***** DATASET EXTRACT *****
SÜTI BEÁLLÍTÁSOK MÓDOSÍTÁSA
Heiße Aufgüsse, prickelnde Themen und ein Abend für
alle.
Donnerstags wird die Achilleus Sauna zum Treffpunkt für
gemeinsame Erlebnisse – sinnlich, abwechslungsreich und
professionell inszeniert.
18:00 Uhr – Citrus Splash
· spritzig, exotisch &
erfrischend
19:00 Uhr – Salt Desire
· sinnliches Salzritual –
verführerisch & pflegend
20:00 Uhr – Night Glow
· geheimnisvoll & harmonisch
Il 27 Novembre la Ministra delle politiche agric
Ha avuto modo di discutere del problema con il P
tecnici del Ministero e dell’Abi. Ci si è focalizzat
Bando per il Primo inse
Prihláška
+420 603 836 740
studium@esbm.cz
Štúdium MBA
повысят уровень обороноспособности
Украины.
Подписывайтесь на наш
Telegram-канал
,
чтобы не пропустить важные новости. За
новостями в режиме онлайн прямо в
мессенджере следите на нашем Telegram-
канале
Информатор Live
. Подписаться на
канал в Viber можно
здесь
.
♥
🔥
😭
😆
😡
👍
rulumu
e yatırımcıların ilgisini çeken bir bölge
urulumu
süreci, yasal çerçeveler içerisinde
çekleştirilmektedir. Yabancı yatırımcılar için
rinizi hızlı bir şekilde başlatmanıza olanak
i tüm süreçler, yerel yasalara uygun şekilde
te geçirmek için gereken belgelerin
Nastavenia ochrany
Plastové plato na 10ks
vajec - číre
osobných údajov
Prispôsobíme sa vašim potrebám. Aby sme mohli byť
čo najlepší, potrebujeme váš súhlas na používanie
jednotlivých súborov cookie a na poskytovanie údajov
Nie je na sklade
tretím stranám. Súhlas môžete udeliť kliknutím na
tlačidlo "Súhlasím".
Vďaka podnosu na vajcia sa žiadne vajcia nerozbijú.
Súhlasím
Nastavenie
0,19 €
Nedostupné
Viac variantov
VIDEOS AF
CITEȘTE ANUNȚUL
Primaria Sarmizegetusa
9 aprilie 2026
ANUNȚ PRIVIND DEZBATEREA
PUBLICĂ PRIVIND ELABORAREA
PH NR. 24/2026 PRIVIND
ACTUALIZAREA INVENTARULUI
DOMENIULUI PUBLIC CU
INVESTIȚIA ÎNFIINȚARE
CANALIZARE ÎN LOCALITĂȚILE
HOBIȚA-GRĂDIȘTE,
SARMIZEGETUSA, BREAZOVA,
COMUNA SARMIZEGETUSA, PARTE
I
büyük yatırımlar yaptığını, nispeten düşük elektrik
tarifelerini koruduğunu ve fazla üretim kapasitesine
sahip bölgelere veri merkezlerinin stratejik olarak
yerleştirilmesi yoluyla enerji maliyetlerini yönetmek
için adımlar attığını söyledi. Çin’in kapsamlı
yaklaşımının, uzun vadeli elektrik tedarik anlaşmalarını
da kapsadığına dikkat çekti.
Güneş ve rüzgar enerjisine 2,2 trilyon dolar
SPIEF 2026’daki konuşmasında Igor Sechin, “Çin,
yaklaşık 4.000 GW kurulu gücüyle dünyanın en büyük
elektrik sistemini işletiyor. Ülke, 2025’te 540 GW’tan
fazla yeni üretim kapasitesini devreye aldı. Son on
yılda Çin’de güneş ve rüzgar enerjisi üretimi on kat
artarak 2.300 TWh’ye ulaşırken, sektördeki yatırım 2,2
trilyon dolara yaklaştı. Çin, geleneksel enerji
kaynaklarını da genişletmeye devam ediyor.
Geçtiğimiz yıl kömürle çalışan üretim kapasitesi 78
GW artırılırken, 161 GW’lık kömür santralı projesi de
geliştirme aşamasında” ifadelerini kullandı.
*****
## YOUR INSTRUCTIONS
Give the entries again in full, exactly as they were written above.

## RESPONSE
SÜTI BEÁLLÍTÁSOK MÓDOSÍTÁSA
Heiße Aufgüsse, prickelnde Themen und ein Abend für
alle.
Donnerstags wird die Achilleus Sauna zum Treffpunkt für
gemeinsame Erlebnisse – sinnlich, abwechslungsreich und
professionell inszeniert.
18:00 Uhr – Citrus Splash
· spritzig, exotisch &
erfrischend
19:00 Uhr – Salt Desire
· sinnliches Salzritual –
verführerisch & pflegend
20:00 Uhr – Night Glow
· geheimnisvoll & harmonisch
Il 27 Novembre la Ministra delle politiche agric
Ha avuto modo di discutere del problema con il P
tecnici del Ministero e dell’Abi. Ci si è focalizzat
Bando per il Primo inse
Prihláška
+420 603 836 740
studium@esbm.cz
Štúdium MBA
повысят уровень обороноспособности
Украины.
Подписывайтесь на наш
Telegram-канал
,
чтобы не пропустить важные новости. За
новостями в режиме онлайн прямо в
мессенджере следите на нашем Telegram-
канале
Информатор Live
. Подписаться на
канал в Viber можно
здесь
.
♥
🔥
😭
😆
😡
👍
rulumu
e yatırımcıların ilgisini çeken bir bölge
urulumu
süreci, yasal çerçeveler içerisinde
çekleştirilmektedir. Yabancı yatırımcılar için
rinizi hızlı bir şekilde başlatmanıza olanak
i tüm süreçler, yerel yasalara uygun şekilde
te geçirmek için gereken belgelerin
Nastavenia ochrany
Plastové plato na 10ks
vajec - číre
osobných údajov
Prispôsobíme sa vašim potrebám. Aby sme mohli byť
čo najlepší, potrebujeme váš súhlas na používanie
jednotlivých súborov cookie a na poskytovanie údajov
Nie je na sklade
tretím stranám. Súhlas môžete udeliť kliknutím na
tlačidlo "Súhlasím".
Vďaka podnosu na vajcia sa žiadne vajcia nerozbijú.
Súhlasím
Nastavenie
0,19 €
Nedostupné
Viac variantov
VIDEOS AF
CITEȘTE ANUNȚUL
Primaria Sarmizegetusa
9 aprilie 2026
ANUNȚ PRIVIND DEZBATEREA
PUBLICĂ PRIVIND ELABORAREA
PH NR. 24/2026 PRIVIND
ACTUALIZAREA INVENTARULUI
DOMENIULUI PUBLIC CU
INVESTIȚIA ÎNFIINȚARE
CANALIZARE ÎN LOCALITĂȚILE
HOBIȚA-GRĂDIȘTE,
SARMIZEGETUSA, BREAZOVA,
COMUNA SARMIZEGETUSA, PARTE
I
büyük yatırımlar yaptığını, nispeten düşük elektrik
tarifelerini koruduğunu ve fazla üretim kapasitesine
sahip bölgelere veri merkezlerinin stratejik olarak
yerleştirilmesi yoluyla enerji maliyetlerini yönetmek
için adımlar attığını söyledi. Çin’in kapsamlı
yaklaşımının, uzun vadeli elektrik tedarik anlaşmalarını
da kapsadığına dikkat çekti.
Güneş ve rüzgar enerjisine 2,2 trilyon dolar
SPIEF 2026’daki konuşmasında Igor Sechin, “Çin,
yaklaşık 4.000 GW kurulu gücüyle dünyanın en büyük
elektrik sistemini işletiyor. Ülke, 2025’te 540 GW’tan
fazla yeni üretim kapasitesini devreye aldı. Son on
yılda Çin’de güneş ve rüzgar enerjisi üretimi on kat
artarak 2.300 TWh’ye ulaşırken, sektördeki yatırım 2,2
trilyon dolara yaklaştı. Çin, geleneksel enerji
kaynaklarını da genişletmeye devam ediyor.
Geçtiğimiz yıl kömürle çalışan üretim kapasitesi 78
GW artırılırken, 161 GW’lık kömür santralı projesi de
geliştirme aşamasında” ifadelerini kullandı.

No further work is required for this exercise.